Until joining the Harvard University faculty in 2011, Jeffrey Schnapp was the director of the Stanford Humanities Lab from its foundation in 2000 through 2010. At Stanford University he occupied the Pierotti Chair in Italian Literature and was professor of French & Italian, Comparative Literature, and German Studies. Though primarily based in the field of Italian studies, he has played a pioneering role in several areas of transdisciplinary research and led the development of a new wave of digital humanities work. His research interests extend from antiquity to the present, encompassing the material history of literature, the history of 20th-century architecture and design, and the cultural history of science and engineering. Trained as a Romance linguist, Schnapp is the author or editor of twenty five books and a large corpus of essays on authors such as Virgil, Dante, Hildegard of Bingen, Petrarch, Machiavelli, and Filippo Tommaso Marinetti, and on topics such as late antique patchwork poetry, futurist and dadaist visual poetics, the cultural history of coffee consumption, glass architecture, and the iconography of the pipe in modern art. His book ''Crowds'' was the recipient of the Modernist Studies Association prize for best book of 2006.
At Harvard, he is Professor of Romance Languages & Literatures, teaches on the faculty of the Department of Architecture at the Graduate School of Design, and serves as faculty co-director of the Berkman Center for Internet and Society. He is the founder/faculty director of metaLAB (at) Harvard.

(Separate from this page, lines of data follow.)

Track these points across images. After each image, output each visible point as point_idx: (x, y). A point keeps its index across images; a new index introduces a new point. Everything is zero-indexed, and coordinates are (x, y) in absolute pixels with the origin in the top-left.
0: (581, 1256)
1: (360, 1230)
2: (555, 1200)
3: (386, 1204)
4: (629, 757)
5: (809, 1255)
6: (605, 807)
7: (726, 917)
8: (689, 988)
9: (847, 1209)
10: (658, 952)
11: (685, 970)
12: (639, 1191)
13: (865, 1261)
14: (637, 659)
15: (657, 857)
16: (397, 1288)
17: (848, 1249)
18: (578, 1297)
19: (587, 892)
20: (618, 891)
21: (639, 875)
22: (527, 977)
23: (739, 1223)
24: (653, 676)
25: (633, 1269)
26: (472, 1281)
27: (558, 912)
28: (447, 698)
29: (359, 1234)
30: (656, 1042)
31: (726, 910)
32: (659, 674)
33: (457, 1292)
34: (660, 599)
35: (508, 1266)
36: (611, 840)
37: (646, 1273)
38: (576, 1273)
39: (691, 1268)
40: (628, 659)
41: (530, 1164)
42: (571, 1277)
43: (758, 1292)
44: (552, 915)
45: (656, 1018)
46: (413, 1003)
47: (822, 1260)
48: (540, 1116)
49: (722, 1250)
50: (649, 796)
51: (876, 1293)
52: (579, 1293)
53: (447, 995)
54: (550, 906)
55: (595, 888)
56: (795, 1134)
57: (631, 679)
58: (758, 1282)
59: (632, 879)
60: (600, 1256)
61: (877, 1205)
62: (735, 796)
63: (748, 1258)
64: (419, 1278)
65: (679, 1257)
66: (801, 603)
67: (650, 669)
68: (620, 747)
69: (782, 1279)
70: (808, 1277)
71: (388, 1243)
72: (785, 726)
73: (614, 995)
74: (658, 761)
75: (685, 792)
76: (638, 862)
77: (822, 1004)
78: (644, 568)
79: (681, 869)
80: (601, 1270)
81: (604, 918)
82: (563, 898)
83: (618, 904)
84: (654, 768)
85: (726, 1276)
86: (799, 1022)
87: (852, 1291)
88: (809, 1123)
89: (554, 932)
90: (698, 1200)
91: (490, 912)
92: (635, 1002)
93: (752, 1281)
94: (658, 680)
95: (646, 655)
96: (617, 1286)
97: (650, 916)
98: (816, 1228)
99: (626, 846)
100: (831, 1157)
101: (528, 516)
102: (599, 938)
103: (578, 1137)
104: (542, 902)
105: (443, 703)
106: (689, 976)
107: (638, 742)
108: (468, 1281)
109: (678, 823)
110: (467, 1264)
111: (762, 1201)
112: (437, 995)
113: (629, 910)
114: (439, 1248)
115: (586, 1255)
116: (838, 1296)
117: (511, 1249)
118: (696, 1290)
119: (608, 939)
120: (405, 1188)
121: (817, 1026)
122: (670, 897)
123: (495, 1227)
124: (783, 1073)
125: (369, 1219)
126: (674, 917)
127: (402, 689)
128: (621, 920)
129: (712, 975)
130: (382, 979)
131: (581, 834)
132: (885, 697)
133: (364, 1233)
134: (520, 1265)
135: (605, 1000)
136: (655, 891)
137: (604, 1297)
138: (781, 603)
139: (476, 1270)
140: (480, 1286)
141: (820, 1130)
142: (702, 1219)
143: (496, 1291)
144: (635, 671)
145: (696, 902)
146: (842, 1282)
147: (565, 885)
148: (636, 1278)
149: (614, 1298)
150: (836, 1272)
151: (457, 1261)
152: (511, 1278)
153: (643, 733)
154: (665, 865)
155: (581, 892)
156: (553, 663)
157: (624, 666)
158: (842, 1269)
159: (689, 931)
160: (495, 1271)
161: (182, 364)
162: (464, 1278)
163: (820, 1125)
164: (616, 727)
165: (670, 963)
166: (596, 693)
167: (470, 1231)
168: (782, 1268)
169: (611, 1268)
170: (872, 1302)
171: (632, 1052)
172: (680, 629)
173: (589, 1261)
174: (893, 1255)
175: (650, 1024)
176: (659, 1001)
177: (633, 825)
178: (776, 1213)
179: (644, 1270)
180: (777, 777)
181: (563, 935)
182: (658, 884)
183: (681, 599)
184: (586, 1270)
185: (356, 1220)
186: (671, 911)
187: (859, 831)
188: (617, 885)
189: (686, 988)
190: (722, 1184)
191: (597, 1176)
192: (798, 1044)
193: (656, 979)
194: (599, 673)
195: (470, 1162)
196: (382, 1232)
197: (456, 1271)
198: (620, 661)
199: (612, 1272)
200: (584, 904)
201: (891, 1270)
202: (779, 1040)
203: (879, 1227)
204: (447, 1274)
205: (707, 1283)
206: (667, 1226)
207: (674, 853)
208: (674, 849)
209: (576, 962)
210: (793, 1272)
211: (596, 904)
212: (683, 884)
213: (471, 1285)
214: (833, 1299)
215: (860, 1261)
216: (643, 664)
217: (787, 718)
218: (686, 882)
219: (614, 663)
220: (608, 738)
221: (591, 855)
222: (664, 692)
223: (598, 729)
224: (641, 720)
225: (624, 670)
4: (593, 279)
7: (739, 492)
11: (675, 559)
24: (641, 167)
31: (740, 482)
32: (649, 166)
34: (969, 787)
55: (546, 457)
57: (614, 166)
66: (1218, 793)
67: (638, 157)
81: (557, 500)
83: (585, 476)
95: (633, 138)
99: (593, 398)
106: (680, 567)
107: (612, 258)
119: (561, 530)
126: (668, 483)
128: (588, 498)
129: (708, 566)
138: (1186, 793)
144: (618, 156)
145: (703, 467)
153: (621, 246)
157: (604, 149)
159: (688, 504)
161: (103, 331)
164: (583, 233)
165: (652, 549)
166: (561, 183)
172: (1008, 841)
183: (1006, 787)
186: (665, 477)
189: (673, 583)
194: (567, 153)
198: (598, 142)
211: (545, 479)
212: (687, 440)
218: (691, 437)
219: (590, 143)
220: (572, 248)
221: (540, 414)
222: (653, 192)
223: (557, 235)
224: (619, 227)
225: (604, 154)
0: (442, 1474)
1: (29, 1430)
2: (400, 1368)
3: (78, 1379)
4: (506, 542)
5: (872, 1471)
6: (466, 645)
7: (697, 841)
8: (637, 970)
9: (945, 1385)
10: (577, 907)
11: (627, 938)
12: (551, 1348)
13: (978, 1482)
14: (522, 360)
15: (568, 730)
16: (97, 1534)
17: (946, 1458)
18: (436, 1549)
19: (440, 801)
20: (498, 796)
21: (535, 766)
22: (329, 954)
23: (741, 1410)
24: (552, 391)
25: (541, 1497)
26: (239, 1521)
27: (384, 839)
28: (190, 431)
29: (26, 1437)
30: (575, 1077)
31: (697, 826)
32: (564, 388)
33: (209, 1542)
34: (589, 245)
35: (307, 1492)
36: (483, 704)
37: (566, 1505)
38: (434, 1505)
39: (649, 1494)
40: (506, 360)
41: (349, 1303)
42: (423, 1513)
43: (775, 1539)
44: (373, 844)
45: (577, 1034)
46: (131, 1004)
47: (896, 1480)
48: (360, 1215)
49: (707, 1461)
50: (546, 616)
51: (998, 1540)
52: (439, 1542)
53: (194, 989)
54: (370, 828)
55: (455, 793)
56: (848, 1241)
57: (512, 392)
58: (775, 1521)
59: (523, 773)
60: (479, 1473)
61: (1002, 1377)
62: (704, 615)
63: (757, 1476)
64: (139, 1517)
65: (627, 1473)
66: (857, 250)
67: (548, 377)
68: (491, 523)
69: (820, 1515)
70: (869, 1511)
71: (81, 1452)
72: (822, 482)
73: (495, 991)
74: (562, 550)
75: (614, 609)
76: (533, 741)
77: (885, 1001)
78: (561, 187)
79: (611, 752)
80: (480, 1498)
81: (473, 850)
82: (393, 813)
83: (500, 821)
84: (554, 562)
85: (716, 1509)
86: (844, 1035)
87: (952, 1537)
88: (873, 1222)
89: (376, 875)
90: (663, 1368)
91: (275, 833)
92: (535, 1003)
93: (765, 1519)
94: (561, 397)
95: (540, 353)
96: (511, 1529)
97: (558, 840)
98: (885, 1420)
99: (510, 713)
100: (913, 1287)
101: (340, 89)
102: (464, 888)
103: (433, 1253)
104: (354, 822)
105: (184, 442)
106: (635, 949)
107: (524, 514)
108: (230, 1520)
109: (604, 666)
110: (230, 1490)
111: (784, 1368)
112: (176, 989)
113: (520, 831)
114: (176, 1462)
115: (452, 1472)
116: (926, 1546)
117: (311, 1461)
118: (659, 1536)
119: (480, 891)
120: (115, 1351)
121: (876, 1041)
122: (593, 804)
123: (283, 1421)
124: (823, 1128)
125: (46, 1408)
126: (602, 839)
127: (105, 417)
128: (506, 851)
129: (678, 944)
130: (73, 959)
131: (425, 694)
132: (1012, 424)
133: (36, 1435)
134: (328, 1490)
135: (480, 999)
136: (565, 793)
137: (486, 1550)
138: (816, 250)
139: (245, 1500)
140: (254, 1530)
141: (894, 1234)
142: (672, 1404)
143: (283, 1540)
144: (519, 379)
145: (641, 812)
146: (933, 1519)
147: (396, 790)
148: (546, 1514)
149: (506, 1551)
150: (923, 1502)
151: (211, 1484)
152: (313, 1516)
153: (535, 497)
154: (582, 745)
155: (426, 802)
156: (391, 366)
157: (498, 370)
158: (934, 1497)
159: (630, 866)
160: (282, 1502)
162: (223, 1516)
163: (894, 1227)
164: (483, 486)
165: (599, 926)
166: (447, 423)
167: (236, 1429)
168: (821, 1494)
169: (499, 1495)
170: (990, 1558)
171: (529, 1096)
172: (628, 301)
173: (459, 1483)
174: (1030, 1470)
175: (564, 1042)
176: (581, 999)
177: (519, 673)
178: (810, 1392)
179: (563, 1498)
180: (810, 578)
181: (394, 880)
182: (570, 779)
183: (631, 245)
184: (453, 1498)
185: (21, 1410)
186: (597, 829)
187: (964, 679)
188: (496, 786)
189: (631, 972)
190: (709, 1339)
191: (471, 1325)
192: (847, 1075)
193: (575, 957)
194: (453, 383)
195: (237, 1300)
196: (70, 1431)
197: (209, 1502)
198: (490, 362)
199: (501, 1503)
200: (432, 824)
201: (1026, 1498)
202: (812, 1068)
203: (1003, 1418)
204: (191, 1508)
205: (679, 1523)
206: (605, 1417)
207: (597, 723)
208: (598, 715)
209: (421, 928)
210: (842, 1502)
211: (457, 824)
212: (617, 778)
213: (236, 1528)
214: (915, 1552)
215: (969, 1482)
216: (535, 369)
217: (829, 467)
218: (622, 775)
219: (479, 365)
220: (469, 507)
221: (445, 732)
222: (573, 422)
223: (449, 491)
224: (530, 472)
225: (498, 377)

Schnapp was the co-editor of the Johns Hopkins University Press quarterly ''Modernism/modernity'', the official journal of the Modernist Studies Association, up through the end of 2014. He is also a guest curator who has collaborated with several leading museums: among them, the Canadian Centre for Architecture, the Cantor Arts Center, the Wolfsonian-FIU, the Triennale di Milano, and the Centro Internazionale di Studi di Architettura Andrea Palladio. His Trento Tunnels project — a 6000 sq. meter pair of superhighway tunnels at the entrance to the Northern Italian city of Trent, repurposed as an experimental history museum, has undergone two editions since 2008: "I Trentini e la Grande Guerra (Il popolo scomparso/la sua storia ritrovata)" (2008-2009) and "Storicamente ABC" (2010-). The project was included in the Italian pavilion of the 2010 Venice Biennale of Architecture and has also been exhibited at the MAXXI in Rome. He has also undertaken a number of other major museum and design projects with his collaborators Elisabetta Terragni (Terragni Architetti) and Daniele Ledda (XYcom).
==Metalab==
In February 2011, Schnapp founded a new laboratory at Harvard under the aegis of the Berkman Center for Internet and Society: metaLAB (at) Harvard with his collaborators James Burns, Daniele Ledda, Kara Oehler, Gerard R. Pietrushko, and Jesse Shapins. It addresses "networked culture." MetaLAB has established a leading position in the field of experimental arts and humanities. Its personnel has evolved over the years and it currently defines itself as "a concept foundry, knowledge-design lab, and process studio proposing new forms for the networked arts, humanities, and sciences." The About page of its website reads: "Digging through dark abundance of media, material, and data collections, metaLAB embraces the processual artifacts buried within the lives of digital and physical objects. As the stories of these objects constellate with a shift from the micro to the macro, they prompt research challenges and opportunities that expose common galaxies for the academy, industry, and the public sphere. To demonstrate and translate unearthed histories and unmapped patterns, metaLAB research inquiries mature as expressive provocations that strive to make invisible connections visible. With a team composed variously of scholars, writers, designers, developers, and filmmakers, metaLAB projects manifest as experiments in publication, pedagogy, and curation showcased in print, on the web, and in exhibited spaces. By combining traditional modes of practice, metaLAB research infuses scholarship with the enterprising spirit of hacking, making, and artistic investigation."